I wish I had transcripts of those first private chats with "al0ne," whose real name was Paul. Did we really bond over an affection for Garfield? Whatever was the key, we started chatting every night on AOL and eventually moved our conversations to the phone. My parents allowed me to make limited long-distance calls, and let me use the phone in their bedroom for privacy. I’d like to think they spent some time eavesdropping on our calls, or had first spoken to Paul's parents to make sure he was actually a 14-year-old boy. I don’t remember, but I'm certain they weren't listening when Paul told me that he loved me over the phone.

Sitting on the edge of my parents' bed, I froze. This was supposedly everything I’d wanted since I started puberty and cried deeply felt tears over love songs. Here was a cool and smart guy, I thought, who lived just two hours away and seemed really into me. But this early declaration didn't feel right; we had never met or seen each other. Still, I said "I love you" back to make our relationship official. He said he couldn't be my boyfriend if I didn't say it.

We decided to make it more official by having an in-person date. His parents helped him buy a train ticket from Berkeley to Sacramento, and my parents took me to pick him up at the station. They also chaperoned our date, keeping a respectful distance while looking out for my physical safety. This was unprecedented for them–not only the Internet dating part but the fact of me going on any sort of date. They didn't know how to coach me through the strangeness of this scenario, and didn’t know that this boy claimed to be in love with me. They probably weren't too worried about a couple of nerdy kids meeting up and having McDonald's together.

That's about the extent of what Paul and I did: had burgers and fries, then went for a walk in the park. I'm pretty sure he tried to hold my hand, and if I let him, the dead-fish quality of my appendage probably signaled that I wasn't into it. I was overwhelmed by the idea of love hanging over us and its attendant expectations for how we should be acting together as boyfriend/girlfriend. I was ill-prepared for all of this.
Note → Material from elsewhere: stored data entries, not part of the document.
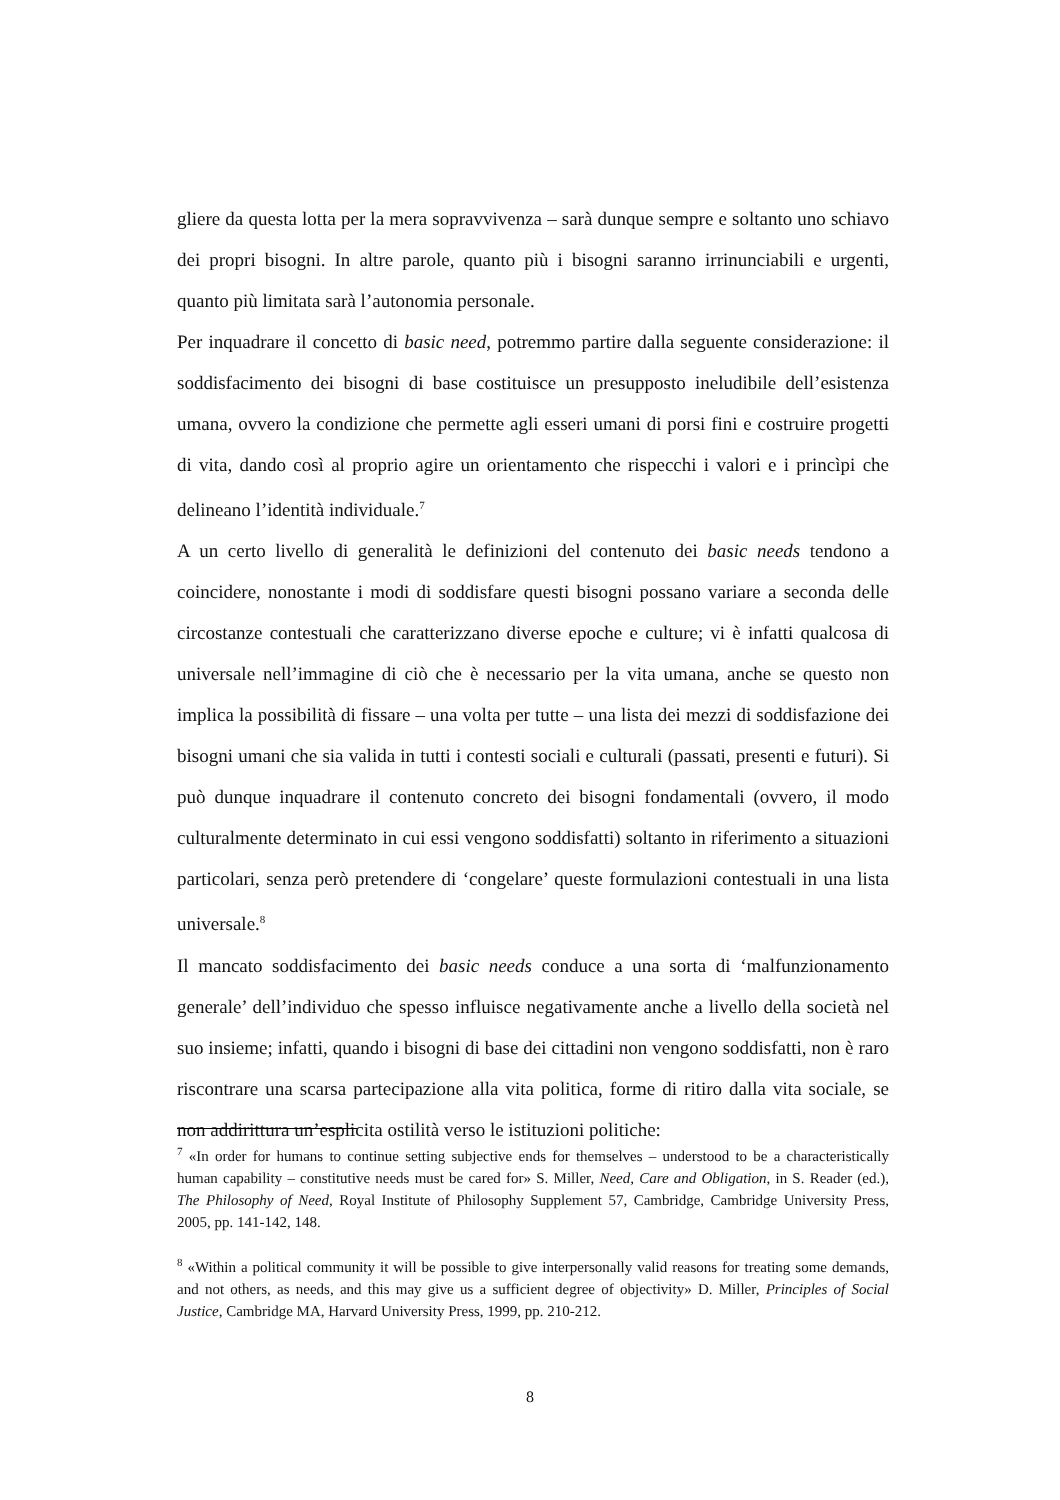gliere da questa lotta per la mera sopravvivenza – sarà dunque sempre e soltanto uno schiavo dei propri bisogni. In altre parole, quanto più i bisogni saranno irrinunciabili e urgenti, quanto più limitata sarà l’autonomia personale.
Per inquadrare il concetto di basic need, potremmo partire dalla seguente considerazione: il soddisfacimento dei bisogni di base costituisce un presupposto ineludibile dell’esistenza umana, ovvero la condizione che permette agli esseri umani di porsi fini e costruire progetti di vita, dando così al proprio agire un orientamento che rispecchi i valori e i princìpi che delineano l’identità individuale.<sup>7</sup>
A un certo livello di generalità le definizioni del contenuto dei basic needs tendono a coincidere, nonostante i modi di soddisfare questi bisogni possano variare a seconda delle circostanze contestuali che caratterizzano diverse epoche e culture; vi è infatti qualcosa di universale nell’immagine di ciò che è necessario per la vita umana, anche se questo non implica la possibilità di fissare – una volta per tutte – una lista dei mezzi di soddisfazione dei bisogni umani che sia valida in tutti i contesti sociali e culturali (passati, presenti e futuri). Si può dunque inquadrare il contenuto concreto dei bisogni fondamentali (ovvero, il modo culturalmente determinato in cui essi vengono soddisfatti) soltanto in riferimento a situazioni particolari, senza però pretendere di ‘congelare’ queste formulazioni contestuali in una lista universale.<sup>8</sup>
Il mancato soddisfacimento dei basic needs conduce a una sorta di ‘malfunzionamento generale’ dell’individuo che spesso influisce negativamente anche a livello della società nel suo insieme; infatti, quando i bisogni di base dei cittadini non vengono soddisfatti, non è raro riscontrare una scarsa partecipazione alla vita politica, forme di ritiro dalla vita sociale, se non addirittura un’esplicita ostilità verso le istituzioni politiche:
<sup>7</sup> «In order for humans to continue setting subjective ends for themselves – understood to be a characteristically human capability – constitutive needs must be cared for» S. Miller, Need, Care and Obligation, in S. Reader (ed.), The Philosophy of Need, Royal Institute of Philosophy Supplement 57, Cambridge, Cambridge University Press, 2005, pp. 141-142, 148.
<sup>8</sup> «Within a political community it will be possible to give interpersonally valid reasons for treating some demands, and not others, as needs, and this may give us a sufficient degree of objectivity» D. Miller, Principles of Social Justice, Cambridge MA, Harvard University Press, 1999, pp. 210-212.
8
The closer he tried to get, and the longer the day went on, the more I withdrew into my standard armor that kept boys away.
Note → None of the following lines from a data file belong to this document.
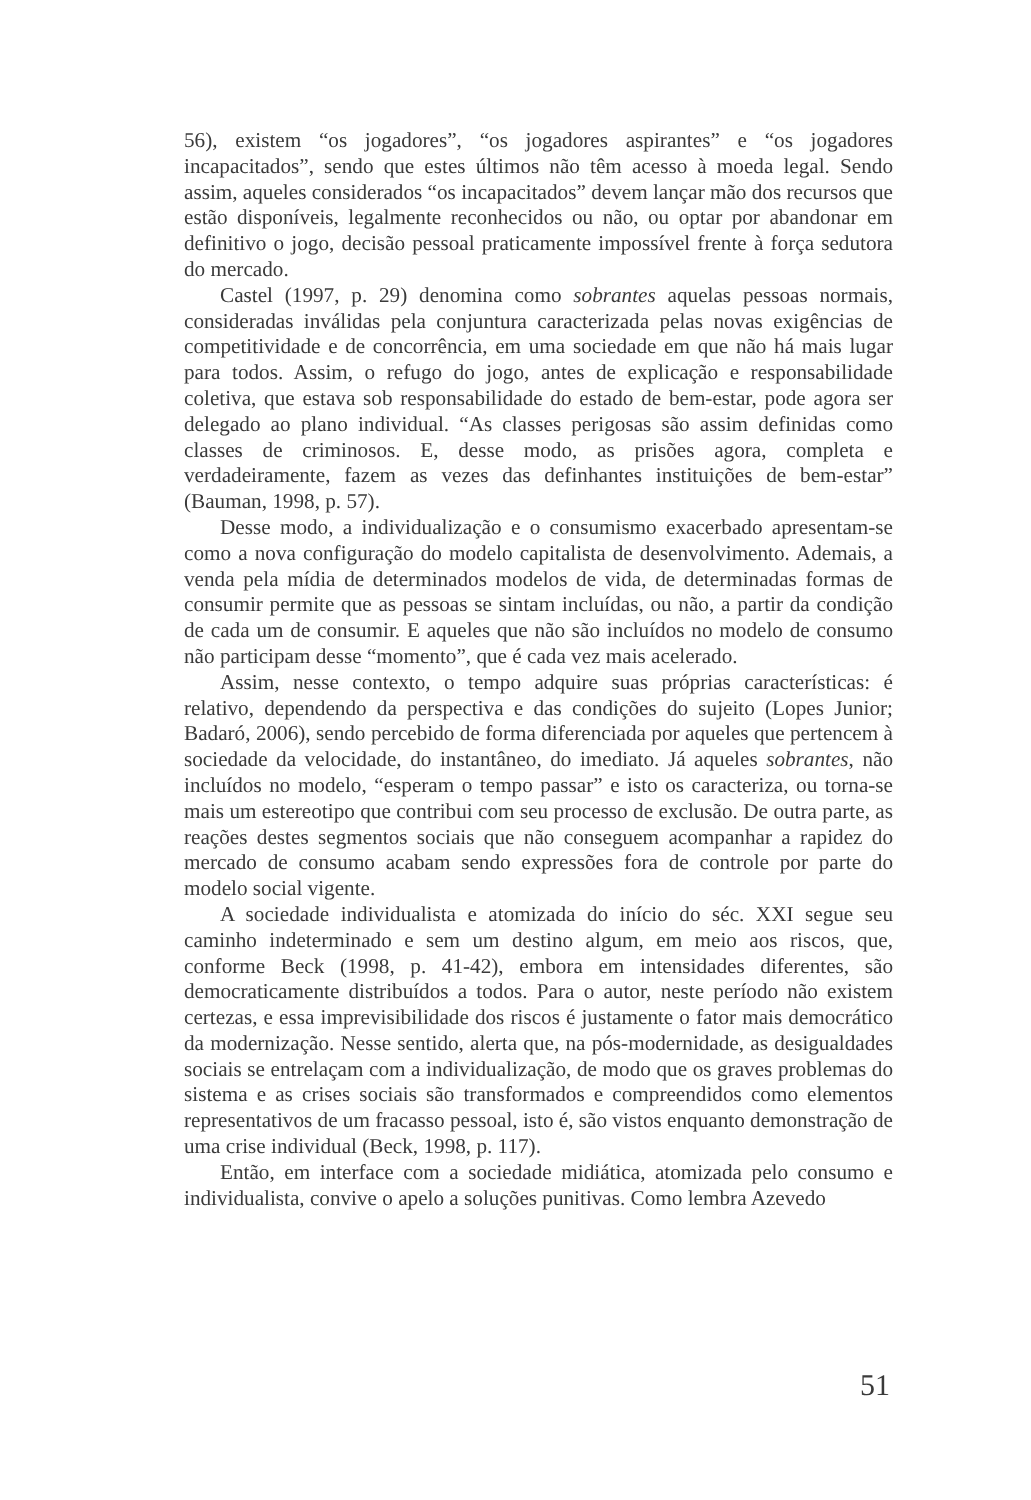56), existem “os jogadores”, “os jogadores aspirantes” e “os jogadores incapacitados”, sendo que estes últimos não têm acesso à moeda legal. Sendo assim, aqueles considerados “os incapacitados” devem lançar mão dos recursos que estão disponíveis, legalmente reconhecidos ou não, ou optar por abandonar em definitivo o jogo, decisão pessoal praticamente impossível frente à força sedutora do mercado.
Castel (1997, p. 29) denomina como sobrantes aquelas pessoas normais, consideradas inválidas pela conjuntura caracterizada pelas novas exigências de competitividade e de concorrência, em uma sociedade em que não há mais lugar para todos. Assim, o refugo do jogo, antes de explicação e responsabilidade coletiva, que estava sob responsabilidade do estado de bem-estar, pode agora ser delegado ao plano individual. “As classes perigosas são assim definidas como classes de criminosos. E, desse modo, as prisões agora, completa e verdadeiramente, fazem as vezes das definhantes instituições de bem-estar” (Bauman, 1998, p. 57).
Desse modo, a individualização e o consumismo exacerbado apresentam-se como a nova configuração do modelo capitalista de desenvolvimento. Ademais, a venda pela mídia de determinados modelos de vida, de determinadas formas de consumir permite que as pessoas se sintam incluídas, ou não, a partir da condição de cada um de consumir. E aqueles que não são incluídos no modelo de consumo não participam desse “momento”, que é cada vez mais acelerado.
Assim, nesse contexto, o tempo adquire suas próprias características: é relativo, dependendo da perspectiva e das condições do sujeito (Lopes Junior; Badaró, 2006), sendo percebido de forma diferenciada por aqueles que pertencem à sociedade da velocidade, do instantâneo, do imediato. Já aqueles sobrantes, não incluídos no modelo, “esperam o tempo passar” e isto os caracteriza, ou torna-se mais um estereotipo que contribui com seu processo de exclusão. De outra parte, as reações destes segmentos sociais que não conseguem acompanhar a rapidez do mercado de consumo acabam sendo expressões fora de controle por parte do modelo social vigente.
A sociedade individualista e atomizada do início do séc. XXI segue seu caminho indeterminado e sem um destino algum, em meio aos riscos, que, conforme Beck (1998, p. 41-42), embora em intensidades diferentes, são democraticamente distribuídos a todos. Para o autor, neste período não existem certezas, e essa imprevisibilidade dos riscos é justamente o fator mais democrático da modernização. Nesse sentido, alerta que, na pós-modernidade, as desigualdades sociais se entrelaçam com a individualização, de modo que os graves problemas do sistema e as crises sociais são transformados e compreendidos como elementos representativos de um fracasso pessoal, isto é, são vistos enquanto demonstração de uma crise individual (Beck, 1998, p. 117).
Então, em interface com a sociedade midiática, atomizada pelo consumo e individualista, convive o apelo a soluções punitivas. Como lembra Azevedo
51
Before Paul boarded his train home, he said that he'd been hoping to kiss me that day, but now thought it probably wasn't a good idea. "Yeah, probably not," I mumbled back.

We stopped chatting on AOL. About a week after our singular date, I got a letter from Paul in which he expressed disappointment in me. "How do you ever expect to get a boyfriend if you don't act cool, or funny, or something?" he wrote, giving voice to the worst things I thought about myself. I had recently written a depressive poem about being trapped in a hole where "society" had put me and "covered me up." As Paul shoveled more dirt into that hole, it confirmed what I knew: that I wasn't cool or deserving of love.

***

Later in freshman year, I got to know a couple of girls who also ate lunch apart from the bigger crowds and didn't fit into any of the stereotyped groups that I was wary of. One day as I sat down with my lunch on the library steps (Led Zeppelin Duane had backed off by then), I saw the girls walking toward me. They had sought me out. "You're fun!" they said, and sat down to eat with me. None of them had boyfriends either.

Kristen is a systems analyst by day and exercises her creative muscle by writing at night. She lives with her husband and son in Salem, Oregon.